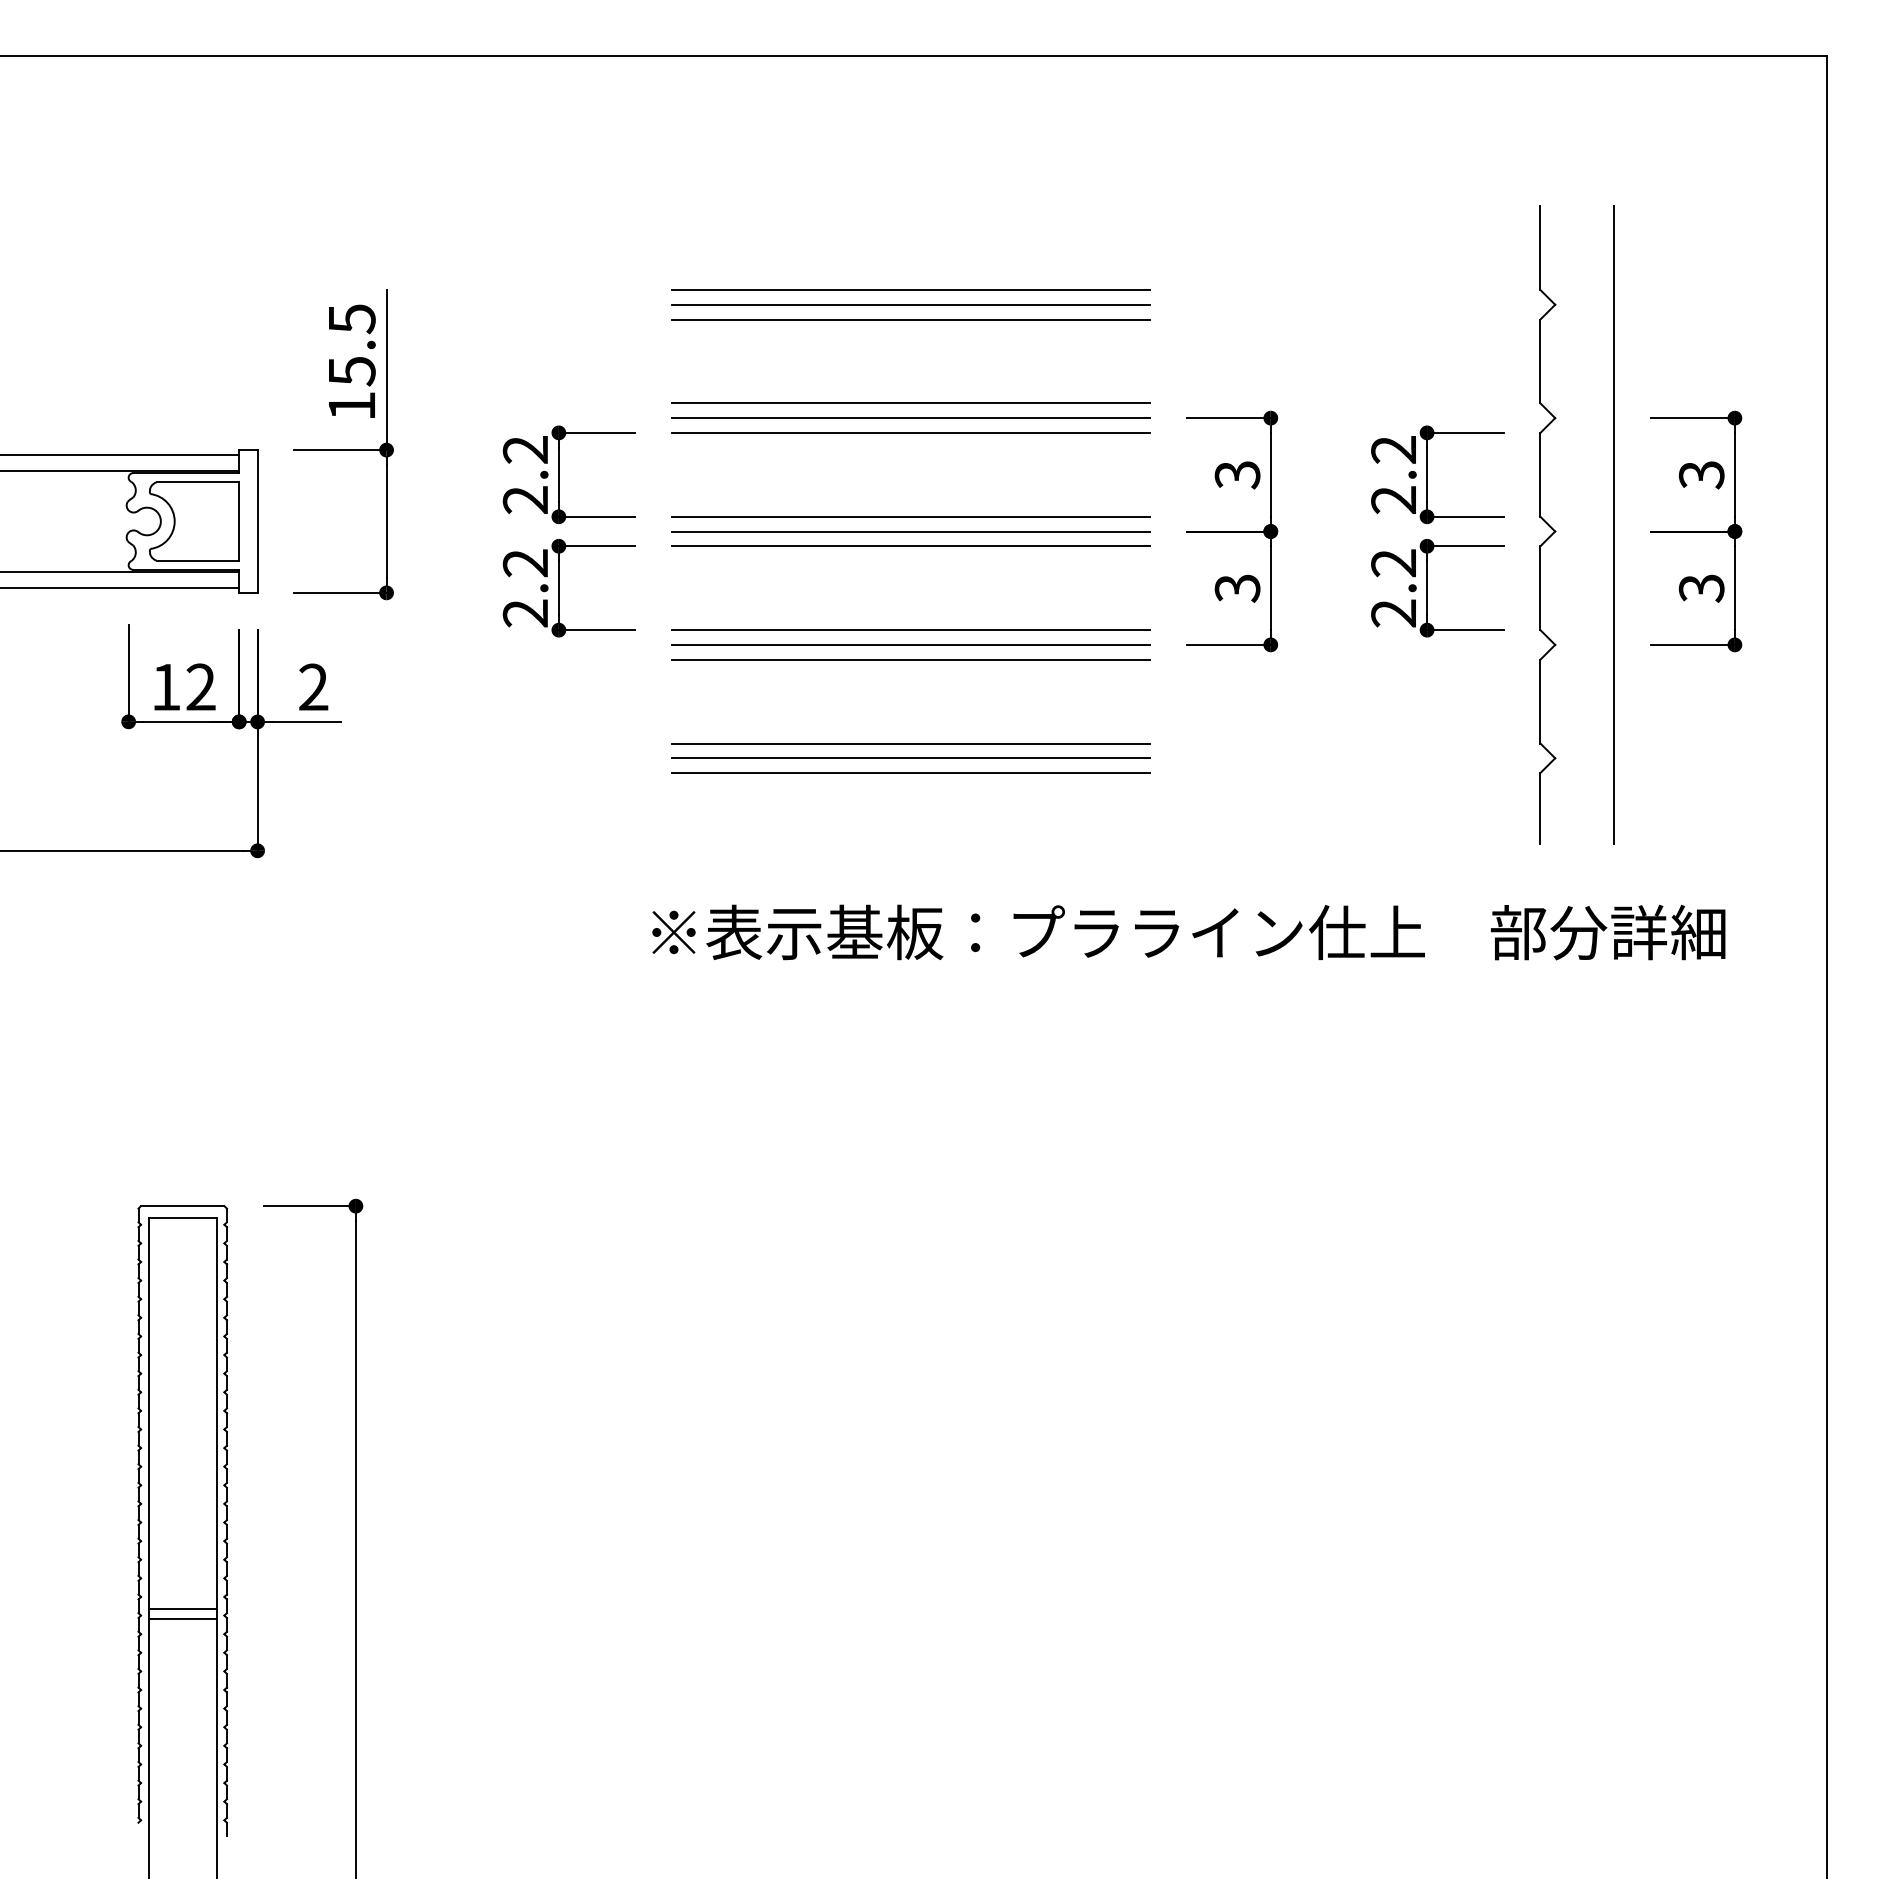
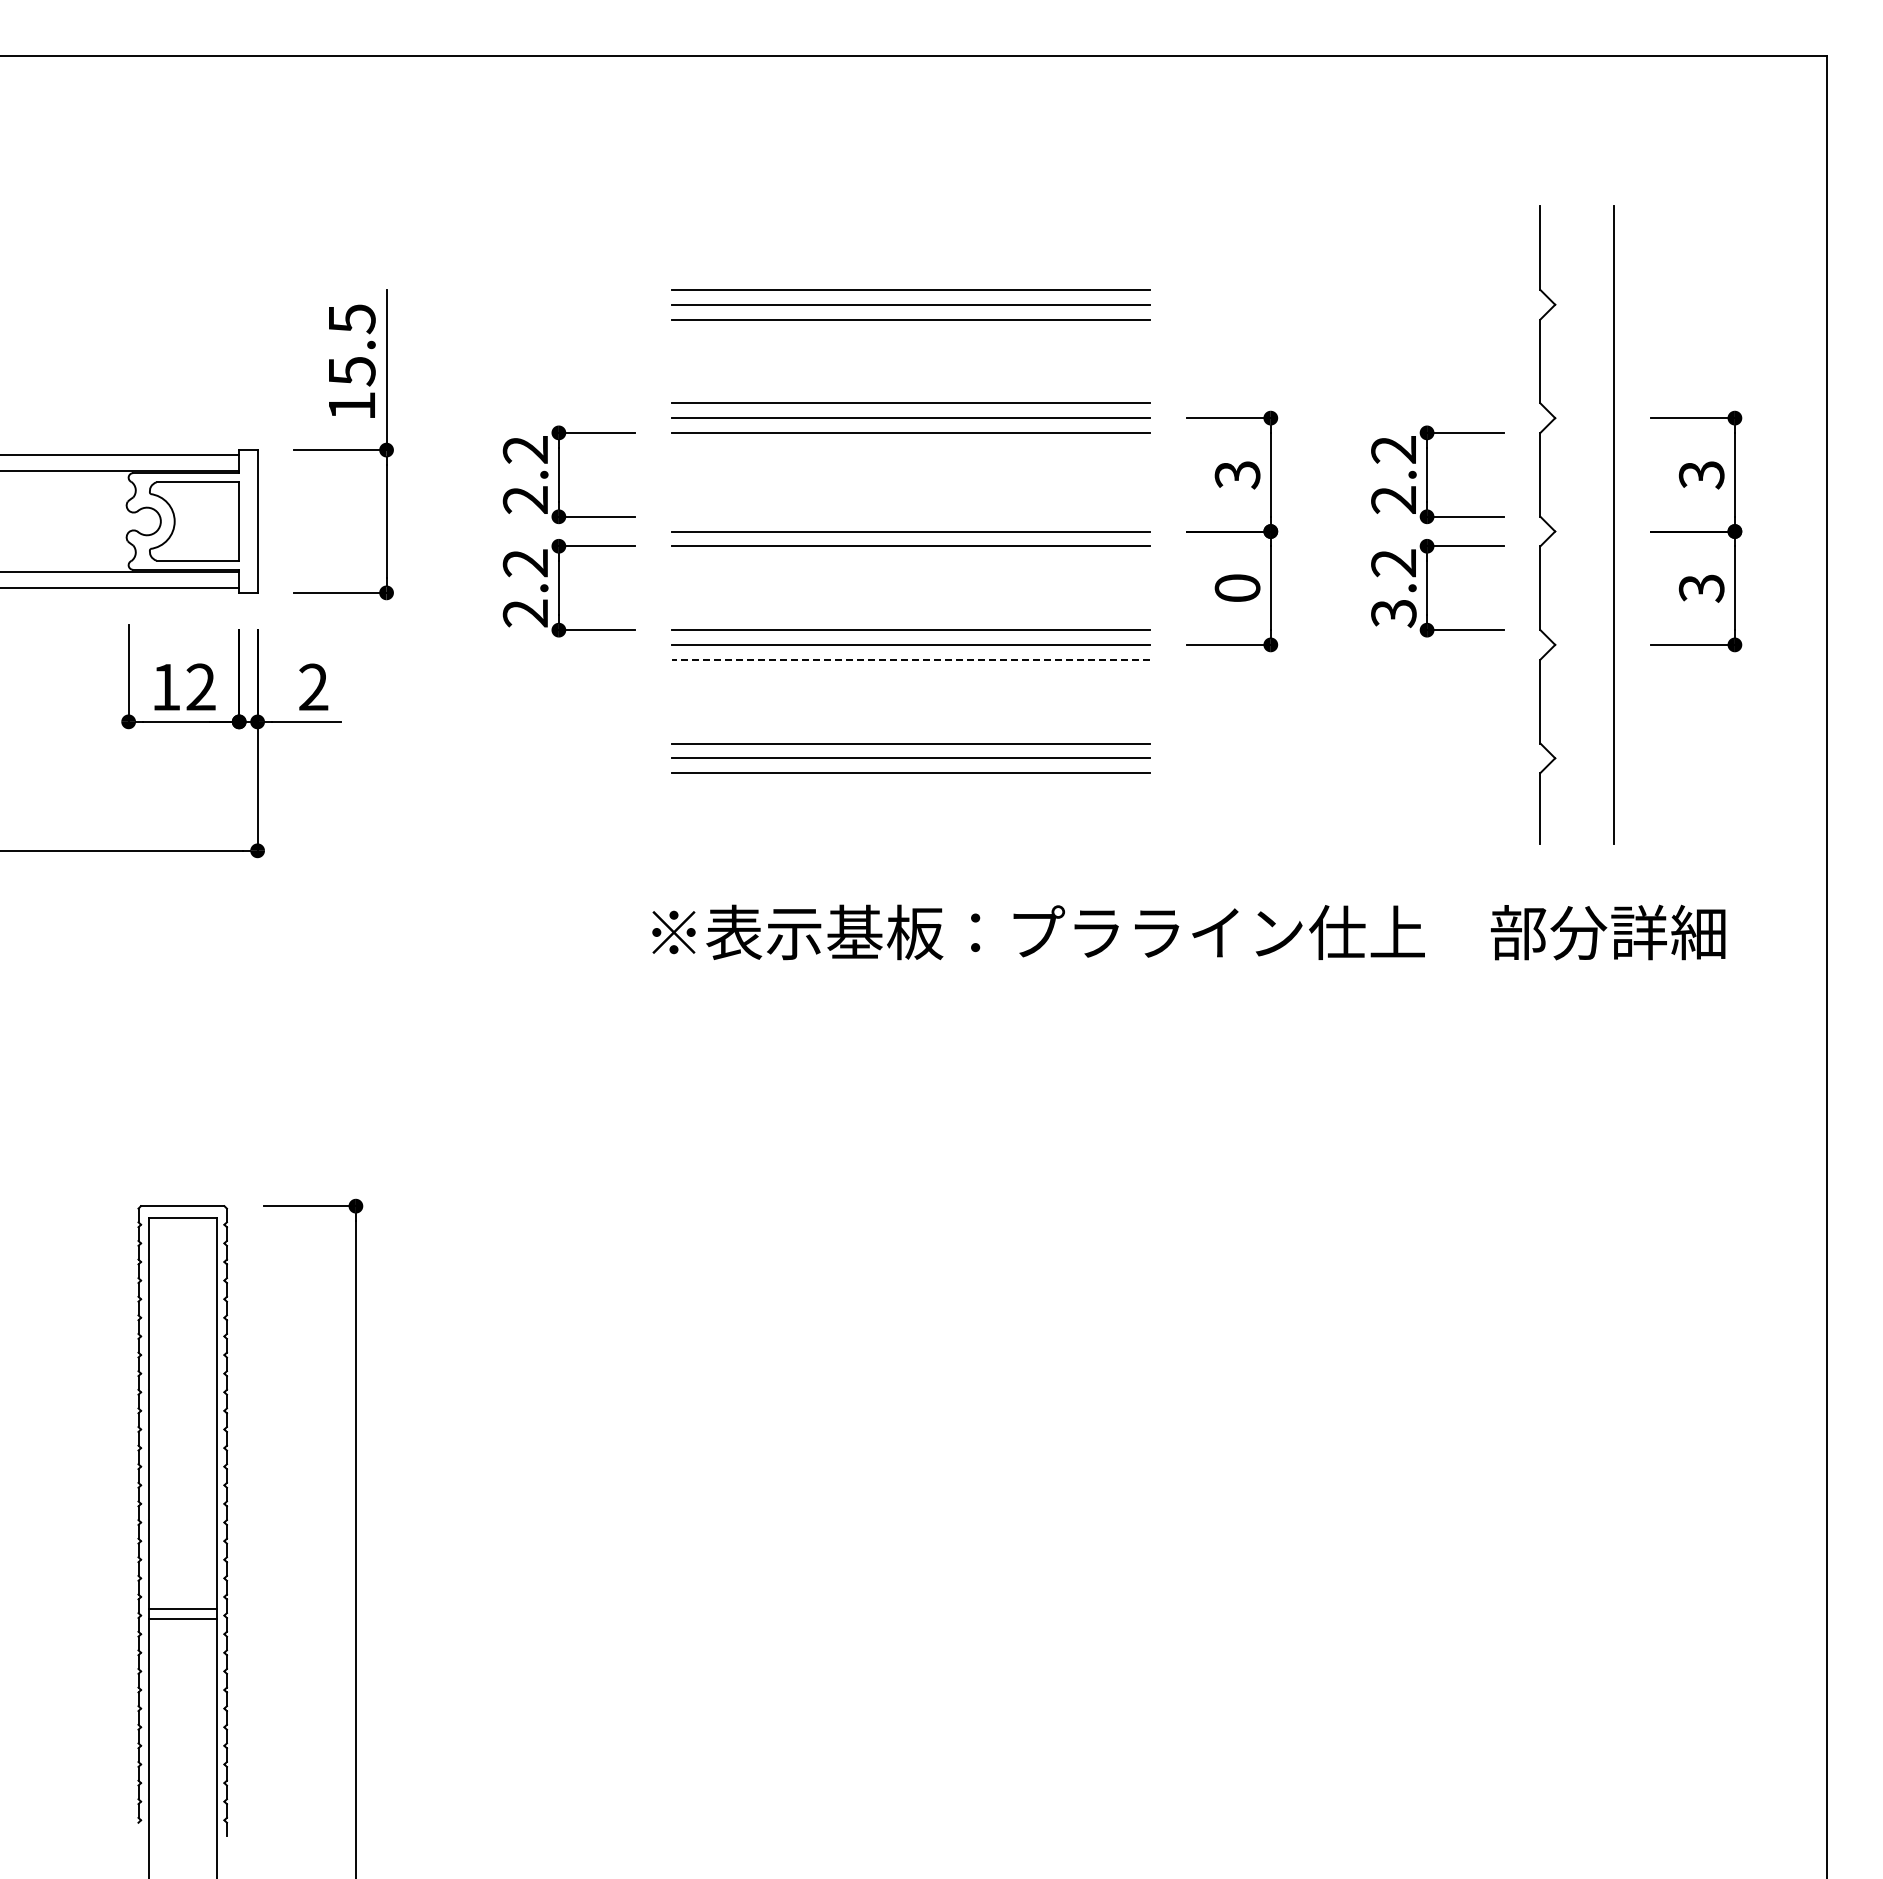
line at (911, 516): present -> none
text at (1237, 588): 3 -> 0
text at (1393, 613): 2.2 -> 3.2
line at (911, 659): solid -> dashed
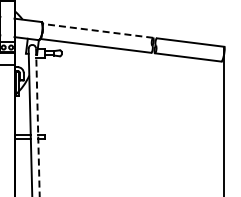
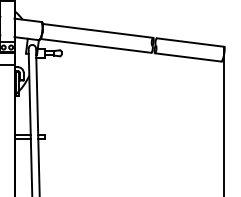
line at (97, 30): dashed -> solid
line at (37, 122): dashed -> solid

**********

◆ **Given instruction**
Retype everything from the line containing "line at (97, 30): dashed -> solid" down to the end of the items, with each line unchanged.

◆ **Answer for the task**
line at (97, 30): dashed -> solid
line at (37, 122): dashed -> solid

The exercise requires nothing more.